By a Biometrica staffer
David T Hines of Miami fraudulently obtained $3.9m in Paycheck Protection Program (PPP) loans and used part of these funds to buy himself a Lamborghini Huracan sports car worth $318,000. At the time of his arrest, the car was seized along with $3.4m in bank accounts. Hines, 29, pled guilty to one count of wire fraud and is scheduled to be sentenced on Apr. 14.
Plea documents indicate that in the days and weeks following the disbursement of PPP funds, Hines did not make payroll payments that he claimed on his loan applications. Instead he used the funds to buy luxury jewelry, expensive clothes, pay for visits to resorts in Miami Beach and expenses on dating websites. Hines paid $4,000 to Saks Fifth Avenue. In June, Mr. Hines paid more than $7,000 to the Setai Hotel in Miami Beach, and $8,500 to the jewelry company Graff.
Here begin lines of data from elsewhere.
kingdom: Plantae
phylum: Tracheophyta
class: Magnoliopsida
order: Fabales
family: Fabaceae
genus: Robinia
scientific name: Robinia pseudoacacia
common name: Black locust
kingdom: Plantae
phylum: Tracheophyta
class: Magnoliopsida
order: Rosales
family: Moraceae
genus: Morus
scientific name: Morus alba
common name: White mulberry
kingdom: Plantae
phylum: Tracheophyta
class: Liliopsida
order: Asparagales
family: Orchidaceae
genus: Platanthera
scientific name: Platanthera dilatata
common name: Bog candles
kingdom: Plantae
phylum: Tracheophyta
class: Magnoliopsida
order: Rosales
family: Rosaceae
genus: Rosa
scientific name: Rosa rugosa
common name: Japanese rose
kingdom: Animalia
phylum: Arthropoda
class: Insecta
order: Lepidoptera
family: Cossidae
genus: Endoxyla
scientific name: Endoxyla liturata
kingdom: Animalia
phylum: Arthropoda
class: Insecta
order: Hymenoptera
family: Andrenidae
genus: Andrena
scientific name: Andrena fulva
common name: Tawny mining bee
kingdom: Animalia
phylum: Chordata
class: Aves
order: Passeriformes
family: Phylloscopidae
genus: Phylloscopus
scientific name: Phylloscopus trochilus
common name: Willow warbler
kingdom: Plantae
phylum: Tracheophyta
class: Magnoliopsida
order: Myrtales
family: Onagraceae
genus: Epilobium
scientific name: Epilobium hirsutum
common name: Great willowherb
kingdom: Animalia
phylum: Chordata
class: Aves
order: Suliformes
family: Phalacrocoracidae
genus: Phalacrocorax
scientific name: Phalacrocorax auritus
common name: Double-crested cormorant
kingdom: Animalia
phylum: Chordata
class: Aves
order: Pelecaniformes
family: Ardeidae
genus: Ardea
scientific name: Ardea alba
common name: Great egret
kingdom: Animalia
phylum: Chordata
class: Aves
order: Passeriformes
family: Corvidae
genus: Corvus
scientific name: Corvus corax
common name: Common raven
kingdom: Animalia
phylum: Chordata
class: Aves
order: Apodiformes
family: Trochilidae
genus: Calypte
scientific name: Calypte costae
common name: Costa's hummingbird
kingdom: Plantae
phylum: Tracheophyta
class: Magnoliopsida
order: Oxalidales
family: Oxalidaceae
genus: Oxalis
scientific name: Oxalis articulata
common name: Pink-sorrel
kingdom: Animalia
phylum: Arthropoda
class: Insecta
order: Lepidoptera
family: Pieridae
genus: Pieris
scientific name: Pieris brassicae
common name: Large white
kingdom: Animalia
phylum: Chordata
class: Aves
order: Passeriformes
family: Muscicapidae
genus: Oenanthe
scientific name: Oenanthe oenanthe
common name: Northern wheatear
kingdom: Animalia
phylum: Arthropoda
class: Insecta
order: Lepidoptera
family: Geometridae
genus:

On his applications, Hines claimed to operate four businesses with 70 employees and claimed he had $4m in monthly expenses. Hines received three payments totaling $3,984,557 and submitted requests for funds totaling $13,542,741.
As part of his guilty plea, Hines admitted that he fraudulently sought millions of dollars in PPP loans through applications to an insured financial institution on behalf of different companies. Hines caused to be submitted fraudulent loan applications that made numerous false and misleading statements about the companies’ respective payroll expenses.
“There does not appear to be any business purpose for most, if not all, of these expenses,” Bryan Masmela, a U.S. postal inspector, wrote in an affidavit. Masmela added that was no record of Mr. Hines’s businesses — Unified Relocation Solutions LLC, Promaster Movers Inc., Cash In Holdings LLC and We-Pack Moving LLC — having “any operating websites.”
The Coronavirus Aid, Relief, and Economic Security (CARES) Act is a federal law enacted on March 29, 2020, designed to provide emergency financial assistance to the millions of Americans who are suffering the economic effects caused by the COVID-19 pandemic.
One source of relief provided by the CARES Act was the authorization of up to $349 billion in forgivable loans to small businesses for job retention and certain other expenses, through the PPP. In April 2020, Congress authorized over $300 billion in additional PPP funding, and in December 2020, Congress authorized another $284 billion in additional funding.
The Fraud Section leads the prosecution of schemes that exploit the PPP. In the months since the CARES Act passed, more than 100 defendants have been prosecuted in over 70 criminal cases with $60m being seized.